Imagine walking into a dealership and driving out in a Tesla for the price of a bag of chips. That’s basically the deal the U.S. government just scored.
The General Services Administration (aka the feds’ central purchasing arm) just locked in a wild deal with OpenAI, allowing every participating agency get ChatGPT Enterprise for just $1—for the whole year.
Not a typo. Literally one dollar.
And that’s not all. OpenAI’s loading the trunk with:
60 days of unlimited access to their top-tier models.
A full training package so federal employees actually know what they’re doing
A dedicated community hub where all the AI-curious civil servants can geek out together
Now, keep in mind—Just a day before, Google and Anthropic were also added to the government-approved vendor list. But hey—nobody’s matching this kind of energy. Not yet, anyway.
Basically, OpenAI’s showing up with snacks, vibes, and extra credit—while the others haven’t even RSVP’d.
Now let’s talk about security.
Federal agencies are dead serious about protecting their data—nobody wants sensitive government info sneaking into a model’s training set. So word is, the GSA is taking a “security-first” approach to keep everything locked down.
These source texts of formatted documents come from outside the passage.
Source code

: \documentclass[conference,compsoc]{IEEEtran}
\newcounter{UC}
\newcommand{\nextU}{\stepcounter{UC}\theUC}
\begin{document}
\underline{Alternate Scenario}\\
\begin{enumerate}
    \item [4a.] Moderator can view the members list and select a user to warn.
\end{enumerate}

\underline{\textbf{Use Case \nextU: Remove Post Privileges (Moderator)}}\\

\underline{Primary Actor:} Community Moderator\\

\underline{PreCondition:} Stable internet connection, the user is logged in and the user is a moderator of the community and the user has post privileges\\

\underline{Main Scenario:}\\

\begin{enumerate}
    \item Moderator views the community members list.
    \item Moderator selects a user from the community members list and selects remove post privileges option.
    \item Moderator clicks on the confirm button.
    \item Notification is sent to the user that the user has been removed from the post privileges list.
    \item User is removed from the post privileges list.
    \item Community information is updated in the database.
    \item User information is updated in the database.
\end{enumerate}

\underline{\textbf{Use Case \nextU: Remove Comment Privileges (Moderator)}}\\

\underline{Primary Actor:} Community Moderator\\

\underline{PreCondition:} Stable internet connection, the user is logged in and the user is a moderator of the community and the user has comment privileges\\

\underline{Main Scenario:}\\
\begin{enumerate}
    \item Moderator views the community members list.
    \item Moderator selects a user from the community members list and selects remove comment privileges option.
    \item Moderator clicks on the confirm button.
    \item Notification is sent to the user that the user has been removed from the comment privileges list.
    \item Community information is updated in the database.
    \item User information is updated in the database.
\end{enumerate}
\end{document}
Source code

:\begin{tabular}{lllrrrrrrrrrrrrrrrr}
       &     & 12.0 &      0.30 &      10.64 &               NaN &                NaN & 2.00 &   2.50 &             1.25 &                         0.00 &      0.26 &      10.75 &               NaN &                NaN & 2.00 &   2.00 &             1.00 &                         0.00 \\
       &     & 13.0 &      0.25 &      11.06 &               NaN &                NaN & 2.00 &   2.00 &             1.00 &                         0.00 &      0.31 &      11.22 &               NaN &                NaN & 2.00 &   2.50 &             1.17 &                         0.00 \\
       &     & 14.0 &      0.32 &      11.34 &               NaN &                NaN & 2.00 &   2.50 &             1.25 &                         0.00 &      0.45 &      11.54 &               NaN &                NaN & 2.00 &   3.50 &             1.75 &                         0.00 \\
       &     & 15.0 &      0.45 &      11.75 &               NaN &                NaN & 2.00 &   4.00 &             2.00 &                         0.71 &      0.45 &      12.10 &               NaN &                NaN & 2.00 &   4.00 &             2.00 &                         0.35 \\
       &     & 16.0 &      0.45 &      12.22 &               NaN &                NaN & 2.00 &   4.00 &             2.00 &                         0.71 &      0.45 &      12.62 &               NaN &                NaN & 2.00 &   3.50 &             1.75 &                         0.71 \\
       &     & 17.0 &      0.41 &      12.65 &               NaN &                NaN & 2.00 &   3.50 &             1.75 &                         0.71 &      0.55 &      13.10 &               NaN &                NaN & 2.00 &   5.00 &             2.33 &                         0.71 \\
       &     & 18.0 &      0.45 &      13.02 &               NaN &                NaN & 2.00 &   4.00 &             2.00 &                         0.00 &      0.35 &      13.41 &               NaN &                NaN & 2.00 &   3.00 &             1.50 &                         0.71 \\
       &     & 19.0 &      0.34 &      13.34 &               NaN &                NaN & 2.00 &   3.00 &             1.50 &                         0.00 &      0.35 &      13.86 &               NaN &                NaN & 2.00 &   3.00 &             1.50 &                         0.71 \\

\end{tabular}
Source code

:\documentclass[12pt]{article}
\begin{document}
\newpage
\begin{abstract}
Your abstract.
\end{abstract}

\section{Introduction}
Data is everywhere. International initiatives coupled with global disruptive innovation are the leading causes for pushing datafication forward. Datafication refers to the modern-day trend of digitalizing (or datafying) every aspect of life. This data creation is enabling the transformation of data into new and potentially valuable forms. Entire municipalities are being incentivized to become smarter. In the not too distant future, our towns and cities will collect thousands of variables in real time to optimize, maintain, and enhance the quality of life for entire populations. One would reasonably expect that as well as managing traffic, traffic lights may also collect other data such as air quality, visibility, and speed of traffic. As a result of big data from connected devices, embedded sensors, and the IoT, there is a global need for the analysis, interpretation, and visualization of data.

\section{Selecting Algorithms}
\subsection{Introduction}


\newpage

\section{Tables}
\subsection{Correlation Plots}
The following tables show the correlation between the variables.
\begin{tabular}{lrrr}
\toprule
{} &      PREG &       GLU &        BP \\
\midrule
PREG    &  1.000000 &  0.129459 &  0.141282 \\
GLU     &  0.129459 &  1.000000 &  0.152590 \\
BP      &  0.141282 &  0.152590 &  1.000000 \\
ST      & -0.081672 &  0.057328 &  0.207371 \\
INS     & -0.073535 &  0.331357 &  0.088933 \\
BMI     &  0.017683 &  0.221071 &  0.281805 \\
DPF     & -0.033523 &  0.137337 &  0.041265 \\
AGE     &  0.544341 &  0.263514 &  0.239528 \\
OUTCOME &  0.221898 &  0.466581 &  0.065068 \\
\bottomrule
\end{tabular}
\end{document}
Whether OpenAI’s solution ends up being on-prem, private cloud, or something else? Still TBD. But everyone’s watching closely.
Also worth noting: this all comes right after Trump dropped his AI executive order banning so-called “woke AI” and requiring “ideological neutrality” in federal contracts. OpenAI hasn’t said how it’s planning to navigate that minefield. But best believe— we’re watching.
Meanwhile, over at Google HQ…
They’re going for your brain. More specifically: how you learn.
Google just rolled out a new Gemini feature called Guided Learning, and it’s giving full AI tutor with infinite patience vibes. It breaks things down step-by-step, drops in diagrams and quizzes, shows YouTube videos—it’s basically the study buddy we all wish we had.
And yep, this comes right after OpenAI’s Study Mode dropped. So clearly? Everyone’s trying to clean up AI’s “homework cheater” rep and rebrand these tools as actual learning companions.
To sweeten the deal, Google’s also giving students in five countries—including the U.S., Japan, Indonesia, Korea, and Brazil—a full year of AI Pro access for free.
That means: Gemini 2.5 Pro. NotebookLM. Deep Research. VEO 3. All of it. For $0.
So what’s the real play here?
Simple: OpenAI’s not selling software. It’s buying trust—and quietly becoming the go-to infrastructure inside government.
At the same time, Google’s locking in Gen Z loyalty.
In short: The race isn’t about who has the coolest chatbot anymore. It’s about who gets there first, who earns the trust, who gets embedded in the way people work, learn, and live.
And right now? OpenAI is shaking hands in Washington. Google’s pulling up with flashcards. Anthropic’s… well who knows what they’re cooking up.